Dr. Oz featured an alarming post on his website this week.  Apparently, generic drugs aren’t always as they seem.  Dr. Tod Cooperman, President of ConsumerLab.com, claims that lax and loose FDA guidelines for drug content and quality control means you aren’t always getting what you expect.  See what you think:

What You Need to Know About Generic Drugs

By Tod Cooperman, MD, President, ConsumerLab.com

ConsumerLab.com is offering a 24-hour free pass to Dr. Oz viewers. Visit ConsumerLab.com/DoctorOz now and get immediate access to ConsumerLab.com’s unbiased evaluations of certain generic drugs, multivitamins and more.

More than 80% of the drugs we take in the US are now generic versions of brand name medications. You may think that these drugs are equivalent to their branded counterparts, but that’s not always the case. Here are some important facts and tips to stay safe with generic drugs.


Fact: You may get more or less active drug from a generic.

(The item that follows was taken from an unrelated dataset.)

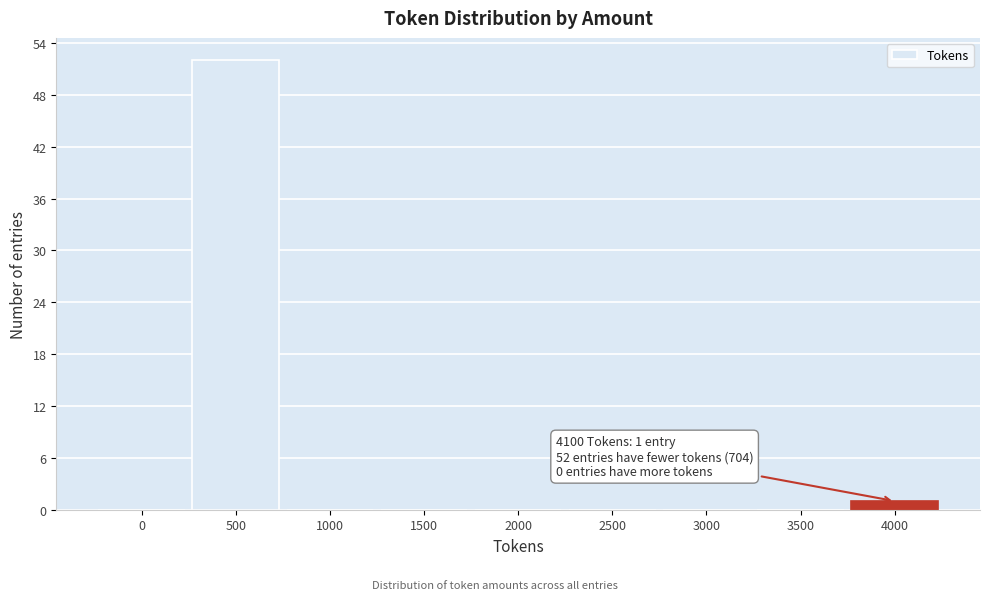

Reading left to right, extract all data points from this chart.

0=0	500=52	1000=0	1500=0	2000=0	2500=0	3000=0	3500=0	4000=1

The FDA only requires that you get 80% to 125% of the drug from a generic medication compared to the original drug. What’s even more concerning is that there are often many different generic versions of the same drug, and each of these may be different as well. Consider this: If you take a generic which only meets the minimum requirement and refill that prescription with one that’s at the maximum limit, you’ve just increased your effective dose by 45% percentage points – and you would have no way of knowing this from the labels, but it could certainly affect you. The opposite could also happen, and you would be getting a lot less drug than you were previously – which could also affect you.

This is particularly troubling for medications for which blood levels must be kept in a narrow range in order to be effective and/or to avoid toxicity. These can include:

  • Thyroid medication
  • Anti-seizure medication
  • Blood thinners
  • Antidepressants
  • Antipsychotics
  • Asthma medications
  • Immunosuppressants

Fact: Other than the active ingredient, a generic may contain very different other binders and fillers.

Most of the ingredients in a pill are not the active ingredient but other ingredients needed to hold the pill together, coat it, and control the way the pill delivers its drug in your body. These other ingredients can be different in a generic version of a drug. It is possible to have an allergic reaction or sensitivity to one of these ingredients. With some extended-release products, the brand name formula is still patented, so the generics may be completely different in their formulation. This can affect how fast or slow they release their drug and how this is affected by things like whether you take the pills with food or not.

Fact: Generics are not tested like brand name medication.

While brand name medication is tested for safety and efficacy before being approved, generics are not. The only human test in people that is required is a bioequivalence test, conducted by the manufacturer in a small number of healthy individuals. This test must show that the product delivers approximately the same amount of drug into your blood stream and approximately the same rate.

Fact: Labels on most generic drugs are incorrect.

The FDA requires that the package inserts for generic drugs show the data (the “pharmacokinetic” data) from the brand name medication as if it is were based on the performance of the generic drug. In actuality, the data for the generic is typically different, but the FDA does not release this information.

Interesting.  The reader that forwarded me this link, Steve, is a fellow multiple myeloma (bone marrow cancer) survivor.  We shared experiences of dealing with generic oxycodone from different manufacturers having different strenght and effectiveness.  I knew immediately when things changed; thinner 5 mg pill didn’t seem to be doing the job.  I asked my pharmacist about it and he told me CVS couldn’t get their preferred type and had to substitute that month.  Steve had a similar experience.  He even did some research and discovered the names of two different manufacturers of generic oxycodone.  He now requests the one that works best for him.

So this story seems to have some credibility from personal experience.